• Document segment

● ● ●

On 3/19/07, Eric Firing <[EMAIL PROTECTED]> wrote:

> One of the matshow anomalies is that it is a pylab function only instead
> of a wrapper for an Axes method, so I made a new Axes.matshow(), and a
> temporary matshow1() pylab function that calls it.  Differences between
> matshow() and matshow1():
>
> 1) The latter labels the *centers* of the squares representing the
> matrix elements, starting from zero.  Tick values are consequently integers.
>
> 2) matshow1 uses the same function as matshow (figaspect()) to determine
> the window dimensions, but keeps the matrix elements square when they
> would be stretched in matshow.  I can change this back to the matshow
> behavior if desired.

Sounds good to me.

> > All I need regularly in my work is the ability to plot a matrix such
> > that both the axis AND the enclosing figure (which determines the size
> > of the resulting EPS files for publications or talks) have the aspect
> > ratio of the actual matrix.  How that result is achieved is really
> > immaterial to me.

● ● ●

• Supplied records
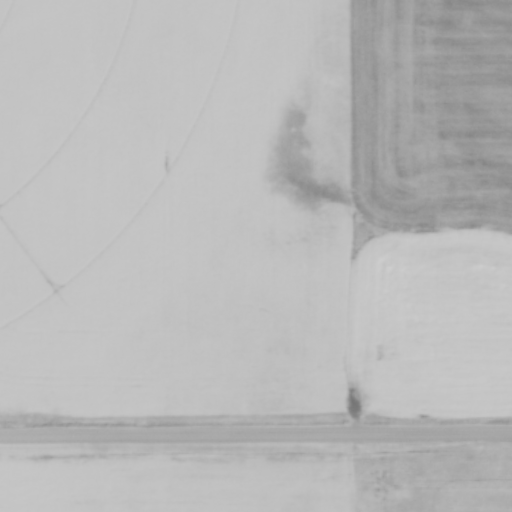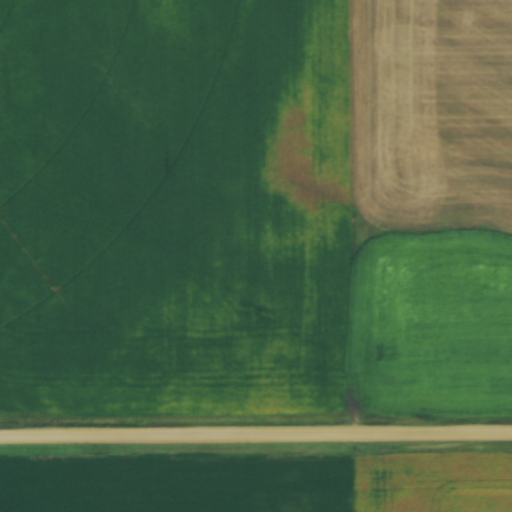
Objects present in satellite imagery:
road: (255, 437)
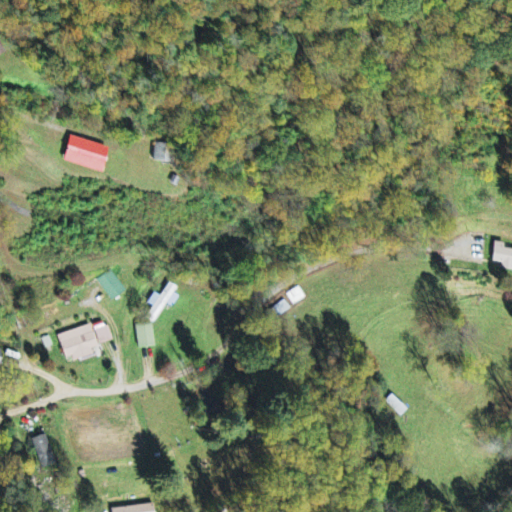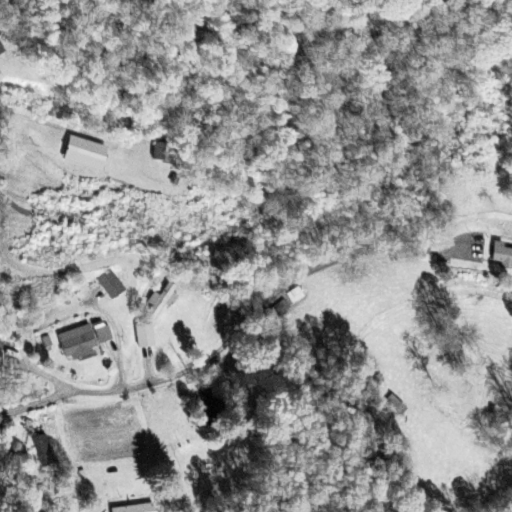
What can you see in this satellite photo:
road: (59, 123)
building: (88, 154)
building: (501, 256)
building: (114, 286)
building: (163, 299)
building: (148, 336)
road: (216, 339)
building: (84, 342)
building: (139, 508)
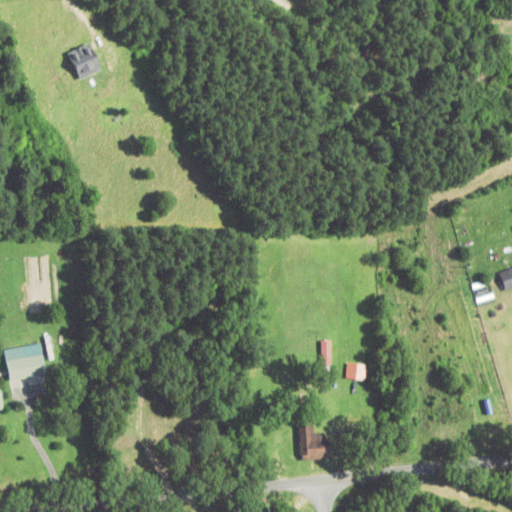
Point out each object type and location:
building: (82, 62)
building: (506, 279)
building: (25, 363)
building: (312, 444)
road: (295, 484)
road: (326, 496)
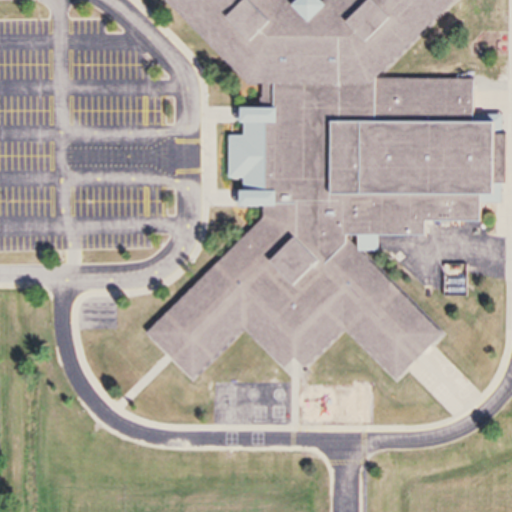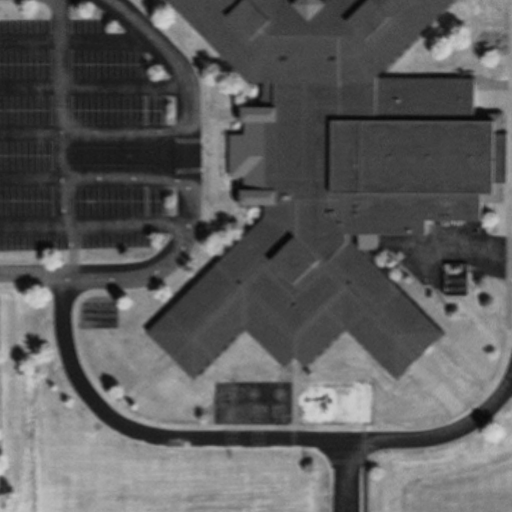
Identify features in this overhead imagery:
road: (107, 40)
road: (30, 87)
road: (127, 87)
road: (22, 106)
road: (31, 132)
road: (128, 132)
road: (62, 138)
parking lot: (81, 138)
road: (194, 171)
building: (336, 178)
building: (336, 179)
road: (32, 180)
road: (129, 181)
road: (129, 225)
road: (33, 277)
road: (346, 480)
park: (467, 501)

● ● ●

• Written task 1
Reproduce the part of the matshow message between "Sounds good to" and "immaterial to me.", inclusive.
• Written task 2
Convert the rows between the line holding "Point out each" and the end of the rows, inclusive, into a Markdown table with columns Row (a row number) and Content (the line), skipping blank lines. Leave the pictures out.
The message and the rows come from unrelated sources.

• Task solution 1
Sounds good to me.

> > All I need regularly in my work is the ability to plot a matrix such
> > that both the axis AND the enclosing figure (which determines the size
> > of the resulting EPS files for publications or talks) have the aspect
> > ratio of the actual matrix.  How that result is achieved is really
> > immaterial to me.

• Task solution 2
| Row | Content |
|---|---|
| 1 | Point out each object type and location: |
| 2 | building: (82, 62) |
| 3 | building: (506, 279) |
| 4 | building: (25, 363) |
| 5 | building: (312, 444) |
| 6 | road: (295, 484) |
| 7 | road: (326, 496) |
| 8 | Identify features in this overhead imagery: |
| 9 | road: (107, 40) |
| 10 | road: (30, 87) |
| 11 | road: (127, 87) |
| 12 | road: (22, 106) |
| 13 | road: (31, 132) |
| 14 | road: (128, 132) |
| 15 | road: (62, 138) |
| 16 | parking lot: (81, 138) |
| 17 | road: (194, 171) |
| 18 | building: (336, 178) |
| 19 | building: (336, 179) |
| 20 | road: (32, 180) |
| 21 | road: (129, 181) |
| 22 | road: (129, 225) |
| 23 | road: (33, 277) |
| 24 | road: (346, 480) |
| 25 | park: (467, 501) |